So, that seems to mean that an Android tablet is probably out and a PC-style tablet is what I want.

Now, the cost of devices varies in different countries, but I’ll give you the UK prices. An iPad 2 with wifi starts at just under £400. The Motorola Xoom is going to be £499. It has HDMI, 32GB of storage (plus an SD card slot), and twin cameras. The Advent Vega is £249.99, but that still uses Android 2.2 not 3.0 (Honeycomb). There’s a 10 inch Dell Streak coming. The Asus EeePad Transformer comes with a mini-HDMI port at £380. And Toshiba has an intereting-looking Android 3 tablet coming soon.

For PC-based tablets, Amazon has a 10.2" Windows 7 Tablet PC with 1.3MP Webcam, G-Sensor, HDMI Port, 3x USB2.0 ports for just under £300. The Zoostorm 3310-9500 SL8 is priced at just under £500. The Asus Eee Slate, which comes with just about everything you could want costs nearly a thousand pounds.

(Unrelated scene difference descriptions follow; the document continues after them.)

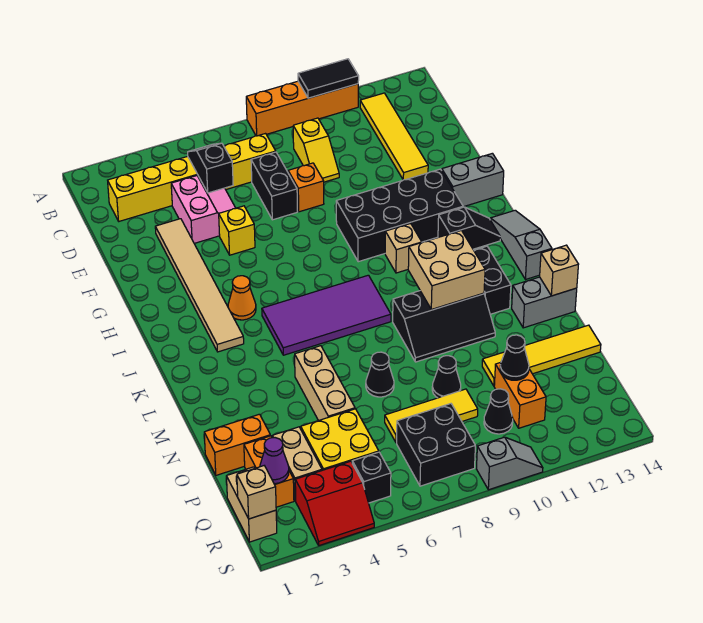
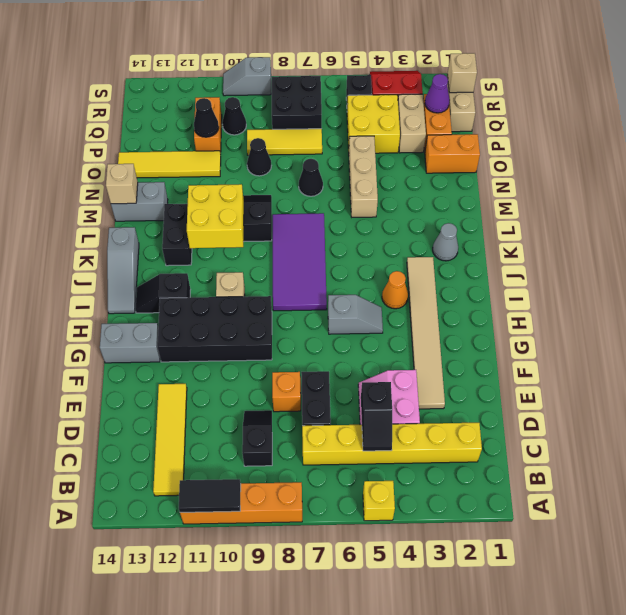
yellow 1x2 slope [293,118,339,182] -> black 1x2 slope [242,410,272,466]
yellow 1x1 brick [219,206,255,255] -> yellow 1x1 brick moved to [363,481,395,521]
none -> grey 1x2 slope [328,295,383,334]
purple 2x4 tile [262,275,391,355] -> purple 2x4 tile turned to [273,213,327,311]
none -> grey 1x1 cone [433,223,458,261]
tan 2x2 brick [408,230,485,309] -> yellow 2x2 brick [187,184,244,248]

And that’s really the problem. Anything meeting my wish list is extremely expensive, and anything else seems little more than a glorified boy’s toy! It seems that unless I get my hands on something that’s so impressive I’m prepared to pay the extra money, for the moment I will bide my time and see what comes available as we move into the summer. Prices are bound to drop and performance is bound to increase. Don’t you think?